There followed three manic days of interviewing carers and Ministry employees in the surrounding regions, and going into some rural areas to talk to people - and, of course, enjoy a glass of wine in the evening with some other local VSO volunteers.

One night, Gabes left the hotel early in the morning because his brother-in-law had bumped his car, and Gabes dilligently went to help him out. At 3:30am, he returned only to find that he'd been locked out of the hotel. Alex was woken by the phone and realised he'd have to jump over the high wall and hoist Gabes back over. Job completed, they ran laughing back to their room.

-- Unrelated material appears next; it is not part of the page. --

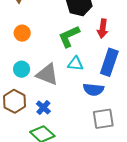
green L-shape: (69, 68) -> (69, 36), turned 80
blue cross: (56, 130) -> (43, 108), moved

Loreen, far left, with caregivers.

Interviewing the TKMOAMS volunteers in Oshakati

Finally, feeling pretty exhausted, we faced the South: Karas and Hardap regions. We could do both of these in one go, and set off to Keetmanshoop in Karas region.

Tricia in Keetmanshoop

A lovely group in Keetmanshoop

Interviewing the 'Mother's Voice' group in Keetmanshoop

We finally hit Hardap region, and weren't able to get any photos of the groups due to the sensitive nature of the discussions that took place. We were, however, very impressed with the woman who works as the coordinator for Home-Based Care at the Ministry in Rehoboth: passionate and dedicated, she understood the needs of the care-givers and the challenges they were facing.

We're now in the process of writing up the research, and this is also one of the most exciting phases of the project. Analysing the data and the statistical evidence is really enjoyable - we just hope we can get it done before the end of March!!